▸ PAGE EXCERPT:
>>
\(\newcommand{\W}[1]{ \; #1 \; }\) \(\newcommand{\R}[1]{ {\rm #1} }\) \(\newcommand{\B}[1]{ {\bf #1} }\) \(\newcommand{\D}[2]{ \frac{\partial #1}{\partial #2} }\) \(\newcommand{\DD}[3]{ \frac{\partial^2 #1}{\partial #2 \partial #3} }\) \(\newcommand{\Dpow}[2]{ \frac{\partial^{#1}}{\partial {#2}^{#1}} }\) \(\newcommand{\dpow}[2]{ \frac{ {\rm d}^{#1}}{{\rm d}\, {#2}^{#1}} }\)
atomic_three_tangent.cpp¶
View page sourceTan and Tanh as User Atomic Operations: Example and Test¶
Discussion¶
The code below uses the tan_forward and tan_reverse
to implement the tangent and hyperbolic tangent
functions as atomic function operations.
It also uses AD<float>
,
while most atomic examples use AD<double>
.
Start Class Definition¶
# include <cppad/cppad.hpp>
namespace { // Begin empty namespace
using CppAD::vector;
//
class atomic_tangent : public CppAD::atomic_three<float> {
Constructor¶
private:
const bool hyperbolic_; // is this hyperbolic tangent
public:
// constructor
atomic_tangent(const char* name, bool hyperbolic)
<<
▸ DATA PROVIDED:
>>
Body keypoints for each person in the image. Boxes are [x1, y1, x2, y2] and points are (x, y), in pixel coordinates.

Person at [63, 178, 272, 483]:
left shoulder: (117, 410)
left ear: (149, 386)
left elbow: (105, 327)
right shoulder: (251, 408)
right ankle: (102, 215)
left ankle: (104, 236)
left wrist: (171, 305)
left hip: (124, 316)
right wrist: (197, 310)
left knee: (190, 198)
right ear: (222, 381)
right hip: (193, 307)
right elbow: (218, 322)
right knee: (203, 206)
<<
▸ WHAT YOU NEED TO DO:
[1] In the CppAD tangent example page, which AD type does the code use instead of the AD<double> found in most atomic examples?
[2] Please resume the CppAD tangent example page right after its last line shown.

▸ ANSWERS TO THE PROBLEMS:
[1] AD<float>

[2]
: CppAD::atomic_three<float>(name),
hyperbolic_(hyperbolic)
{ }
private:
for_type¶
// calculate type_y
bool for_type(
const vector<float>& parameter_x ,
const vector<CppAD::ad_type_enum>& type_x ,
vector<CppAD::ad_type_enum>& type_y ) override
{ assert( parameter_x.size() == type_x.size() );
bool ok = type_x.size() == 1; // n
ok &= type_y.size() == 2; // m
if( ! ok )
return false;
type_y[0] = type_x[0];
type_y[1] = type_x[0];
return true;
}
forward¶
// forward mode routine called by CppAD
bool forward(
const vector<float>& parameter_x ,
const vector<CppAD::ad_type_enum>& type_x ,
size_t need_y ,
size_t p ,
size_t q ,
const vector<float>& tx ,
vector<float>& tzy ) override
{ size_t q1 = q + 1;
# ifndef NDEBUG
size_t n = tx.size() / q1;
size_t m = tzy.size() / q1;
# endif
assert( type_x.size() == n );
assert( n == 1 );
assert( m == 2 );
assert( p <= q );
size_t j, k;
if( p == 0 )
{ // z^{(0)} = tan( x^{(0)} ) or tanh( x^{(0)} )
if( hyperbolic_ )
tzy[0] = float( tanh( tx[0] ) );
else
tzy[0] = float( tan( tx[0] ) );
// y^{(0)} = z^{(0)} * z^{(0)}
tzy[q1 + 0] = tzy[0] * tzy[0];
p++;
}
for(j = p; j <= q; j++)
{ float j_inv = 1.f / float(j);
if( hyperbolic_ )
j_inv = - j_inv;
// z^{(j)} = x^{(j)} +- sum_{k=1}^j k x^{(k)} y^{(j-k)} / j
tzy[j] = tx[j];
for(k = 1; k <= j; k++)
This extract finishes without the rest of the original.